There was a beat of silence.
Linda looked over, frowning. “What?”
Jay gave a noncommittal shrug, looking out at the lights. “Nothing. Just... weird. That’s all. I don’t really... connect to people. Like, ever. And now the universe hands me one, and it’s you.”
Linda’s voice was soft. “What’s wrong with me?”
“Nothing,” Jay said too fast. Then added, “Which is exactly the problem.”
Linda looked down at her hands, picking at the seam of her sleeve. “We don’t have to sever it. Not yet. Let’s just... figure out what this is. Together. Carefully.”
Jay stared at her. Their voice was quiet, uncertain. “But it’s not gonna be like... romantic, right?”
Linda’s head snapped up. “No! I mean—I don’t know.” She immediately flushed. “It’s not like I planned any of this.”
Jay looked mortified. “Okay good. Cool. Yeah. Because that would be... insane. Obviously. Like... insane in a bad way. Like soap opera insane.”
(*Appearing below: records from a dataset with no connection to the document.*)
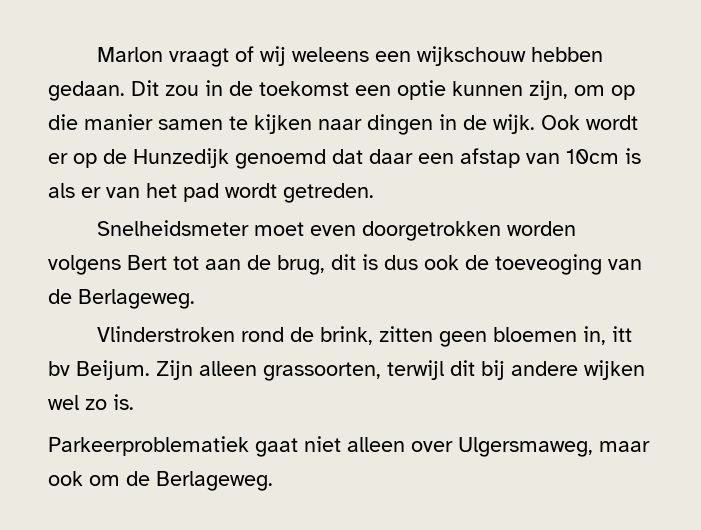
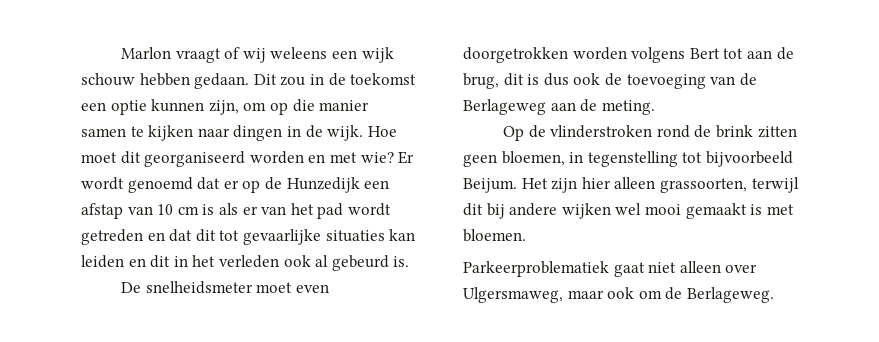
[417,46,527,66] wijkschouw -> [361,47,394,63] [81,73,135,86] wijk schouw
[541,115,638,130] Ook wordt -> [367,126,397,137] [81,151,415,167] [81,177,221,193] Hoe moet dit georganiseerd worden en met wie? Er wordt genoemd dat
[235,149,413,169] genoemd dat daar -> (360, 185) none
[566,149,619,164] 10cm -> [157,204,199,215] 10 cm
[283,183,374,203] [97,220,250,236] getreden. // Snelheidsmeter -> [81,229,416,245] [81,255,410,271] [121,281,253,294] getreden en dat dit tot gevaarlijke situaties kan leiden en dit in het verleden ook al gebeurd is. // De snelheidsmeter
[495,254,602,275] toeveoging -> [626,74,706,89] toevoeging
[78,289,195,309] [97,326,236,342] Berlageweg. // Vlinderstroken -> [463,99,655,115] [503,125,653,141] Berlageweg aan de meting. // Op de vlinderstroken
[320,326,374,345] brink, -> [716,125,754,138] brink
[493,326,633,345] [48,360,193,380] bloemen in, itt bv Beijum. Zijn -> [501,151,793,167] [463,177,611,193] bloemen, in tegenstelling tot bijvoorbeeld Beijum. Het zijn hier
[85,394,134,410] zo is. -> [644,203,794,219] [463,229,526,242] mooi gemaakt is met bloemen.

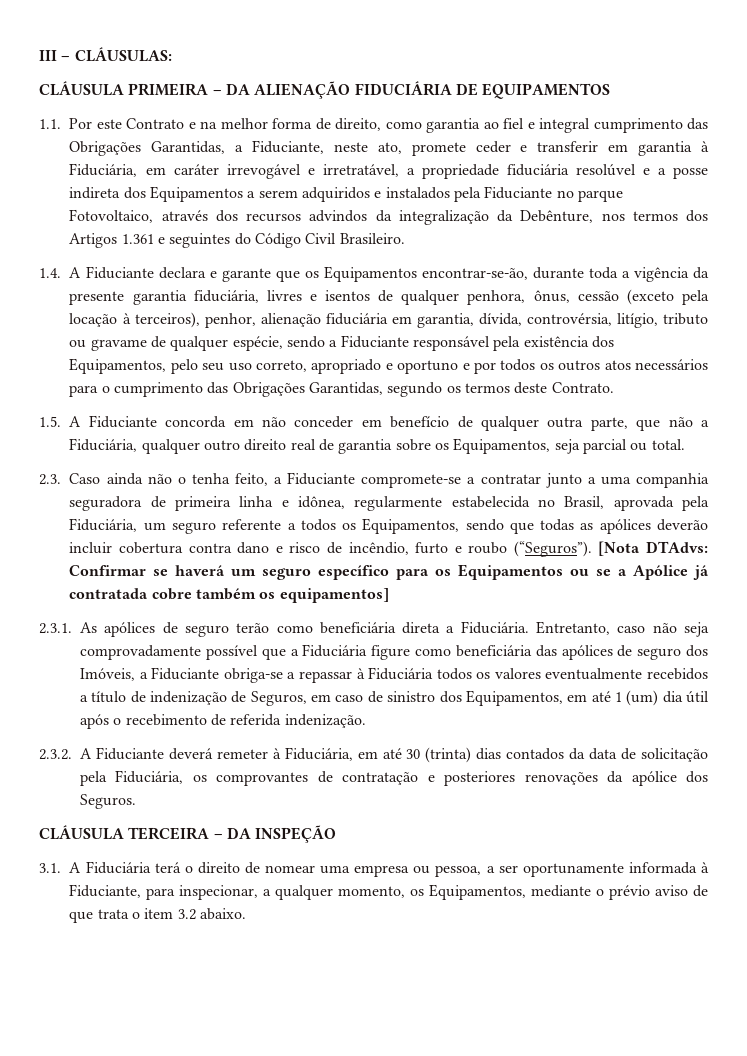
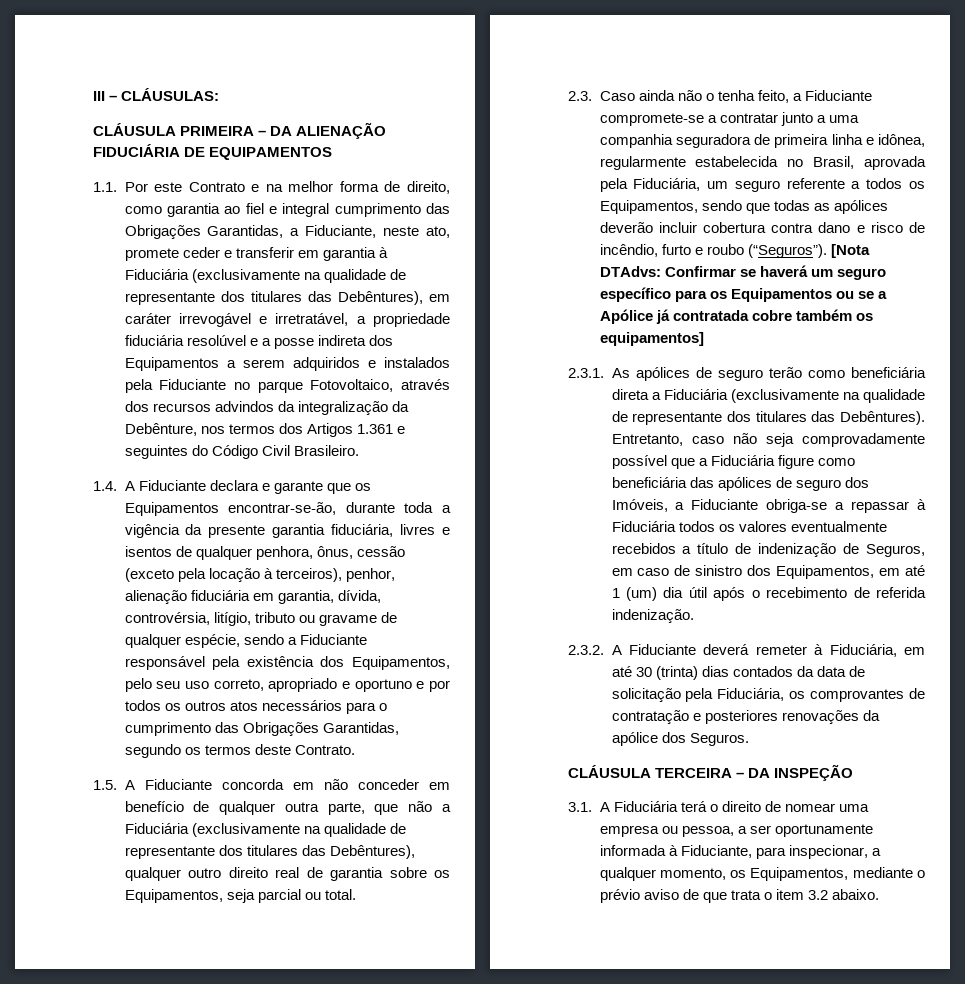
[69,163,138,177] Fiduciária, -> [124,269,406,283] [124,291,423,305] Fiduciária (exclusivamente na qualidade de representante dos titulares das Debêntures),
[69,438,138,452] Fiduciária, -> [124,823,406,837] [124,845,415,859] Fiduciária (exclusivamente na qualidade de representante dos titulares das Debêntures),
[460,621,529,634] Fiduciária. -> [663,389,925,403] [611,411,925,425] Fiduciária (exclusivamente na qualidade de representante dos titulares das Debêntures).

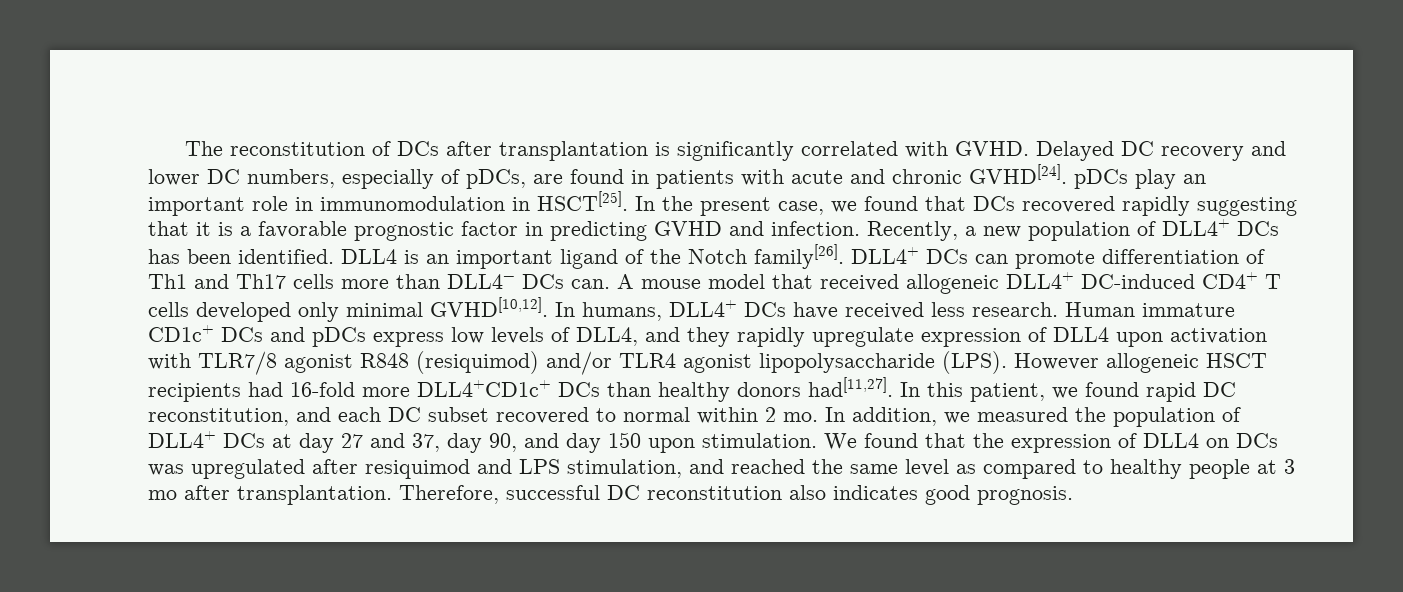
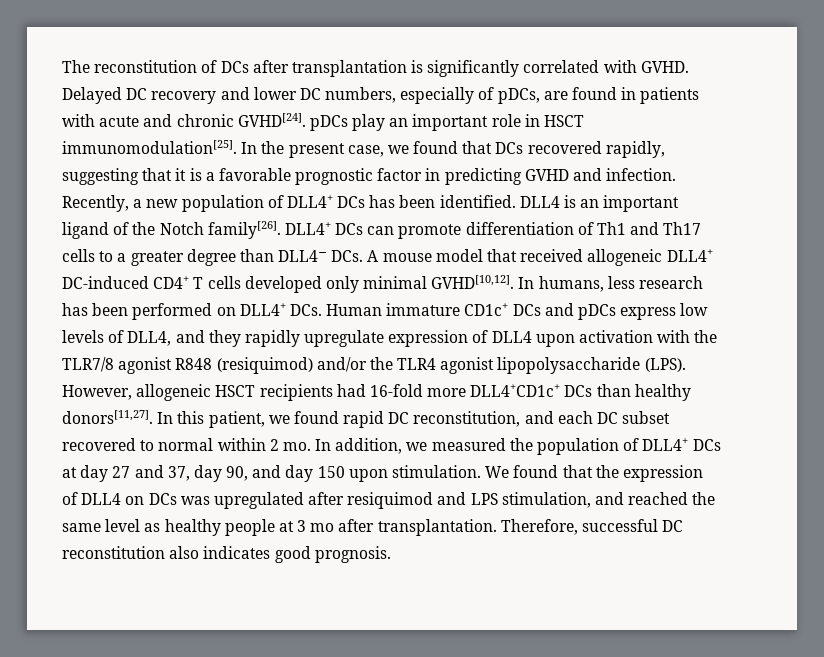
[320,191,628,211] immunomodulation in HSCT[25]. -> [544,115,585,127] [62,140,237,154] HSCT immunomodulation[25].
[1122,196,1190,216] rapidly -> [605,141,665,158] rapidly,
[341,274,610,289] more than DLL4− DCs can. -> [99,249,364,266] to a greater degree than DLL4− DCs.
[669,300,1058,319] DLL4+ DCs have received less research. -> [607,276,704,289] [62,303,322,320] less research has been performed on DLL4+ DCs.
(191, 361) none -> [694,330,718,343] the
(612, 363) none -> [369,357,393,370] the
[1014,353,1099,370] However -> [62,385,132,400] However,
[737,377,893,397] donors had[11,27]. -> [62,410,153,424] donors[11,27].
[983,459,1103,479] compared to -> (161, 527) none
Linda nodded rapidly. “Exactly. Completely unhinged.”
Another beat of silence.
Jay gave her a sideways glance. “But also... if it were... that wouldn’t be the worst—”
“Don’t,” Linda warned, holding up a hand.
Jay mimed zipping their lips.
They sat in that awkward, toe-curling silence for a long stretch of time before Linda finally murmured, “We’re not good at this.”
“Yeah,” Jay agreed. “But we’re both weirdly committed to the bit.”
“Unfortunately.”
Jay cracked a grin. “You like me.”
Linda sighed. “Not really.”
Jay made a small, strangled noise and immediately stood up, pacing the roof in circles. “Okay. Okay. This is fine. Totally normal. Just... forging a tentative magical trust pact with a Soul Rider while my emotional walls crumble like overcooked noodles. Everything’s fine.”
Linda laughed—actually laughed. “You’re so dramatic.”
“You say that like it’s a bad thing.”
“I didn’t.”
They stayed like that a while longer — pacing, sitting, watching the stars come and go behind clouds. And when Linda finally left, hours later, Jay stood on the roof until the sun crept up over the horizon.
They didn’t know what they were doing.
But for once, they weren’t entirely afraid to find out.